§ **Saved data entries**
+-------+
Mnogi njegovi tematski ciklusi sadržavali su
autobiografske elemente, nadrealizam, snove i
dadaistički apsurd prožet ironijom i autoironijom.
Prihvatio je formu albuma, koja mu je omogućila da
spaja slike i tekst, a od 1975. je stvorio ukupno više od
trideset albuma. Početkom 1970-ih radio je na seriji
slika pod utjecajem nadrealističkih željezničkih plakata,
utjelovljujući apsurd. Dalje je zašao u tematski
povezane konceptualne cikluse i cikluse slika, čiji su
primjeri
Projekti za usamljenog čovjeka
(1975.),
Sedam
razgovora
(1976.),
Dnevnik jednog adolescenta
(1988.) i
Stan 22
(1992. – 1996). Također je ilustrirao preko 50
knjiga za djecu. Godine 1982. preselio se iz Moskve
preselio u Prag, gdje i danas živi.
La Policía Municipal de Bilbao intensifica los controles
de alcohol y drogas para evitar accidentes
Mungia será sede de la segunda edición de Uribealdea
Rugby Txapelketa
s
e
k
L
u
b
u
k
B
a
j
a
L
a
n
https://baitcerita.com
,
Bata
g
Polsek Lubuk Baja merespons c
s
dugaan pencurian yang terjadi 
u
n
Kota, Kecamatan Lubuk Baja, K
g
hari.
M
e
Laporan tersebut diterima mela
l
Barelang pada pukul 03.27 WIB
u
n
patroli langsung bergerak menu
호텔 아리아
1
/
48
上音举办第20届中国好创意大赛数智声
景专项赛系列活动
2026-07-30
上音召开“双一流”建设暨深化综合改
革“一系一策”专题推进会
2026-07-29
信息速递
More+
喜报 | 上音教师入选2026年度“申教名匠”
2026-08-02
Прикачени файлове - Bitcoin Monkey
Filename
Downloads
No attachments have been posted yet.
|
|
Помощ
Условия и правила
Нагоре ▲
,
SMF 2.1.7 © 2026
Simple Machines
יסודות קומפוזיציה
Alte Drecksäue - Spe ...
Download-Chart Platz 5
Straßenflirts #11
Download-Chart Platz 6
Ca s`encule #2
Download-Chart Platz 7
+-------+
§ **What you are asked to do**
Transcribe each record shown above, exactly.

§ **Exercise output**
Mnogi njegovi tematski ciklusi sadržavali su
autobiografske elemente, nadrealizam, snove i
dadaistički apsurd prožet ironijom i autoironijom.
Prihvatio je formu albuma, koja mu je omogućila da
spaja slike i tekst, a od 1975. je stvorio ukupno više od
trideset albuma. Početkom 1970-ih radio je na seriji
slika pod utjecajem nadrealističkih željezničkih plakata,
utjelovljujući apsurd. Dalje je zašao u tematski
povezane konceptualne cikluse i cikluse slika, čiji su
primjeri
Projekti za usamljenog čovjeka
(1975.),
Sedam
razgovora
(1976.),
Dnevnik jednog adolescenta
(1988.) i
Stan 22
(1992. – 1996). Također je ilustrirao preko 50
knjiga za djecu. Godine 1982. preselio se iz Moskve
preselio u Prag, gdje i danas živi.
La Policía Municipal de Bilbao intensifica los controles
de alcohol y drogas para evitar accidentes
Mungia será sede de la segunda edición de Uribealdea
Rugby Txapelketa
s
e
k
L
u
b
u
k
B
a
j
a
L
a
n
https://baitcerita.com
,
Bata
g
Polsek Lubuk Baja merespons c
s
dugaan pencurian yang terjadi 
u
n
Kota, Kecamatan Lubuk Baja, K
g
hari.
M
e
Laporan tersebut diterima mela
l
Barelang pada pukul 03.27 WIB
u
n
patroli langsung bergerak menu
호텔 아리아
1
/
48
上音举办第20届中国好创意大赛数智声
景专项赛系列活动
2026-07-30
上音召开“双一流”建设暨深化综合改
革“一系一策”专题推进会
2026-07-29
信息速递
More+
喜报 | 上音教师入选2026年度“申教名匠”
2026-08-02
Прикачени файлове - Bitcoin Monkey
Filename
Downloads
No attachments have been posted yet.
|
|
Помощ
Условия и правила
Нагоре ▲
,
SMF 2.1.7 © 2026
Simple Machines
יסודות קומפוזיציה
Alte Drecksäue - Spe ...
Download-Chart Platz 5
Straßenflirts #11
Download-Chart Platz 6
Ca s`encule #2
Download-Chart Platz 7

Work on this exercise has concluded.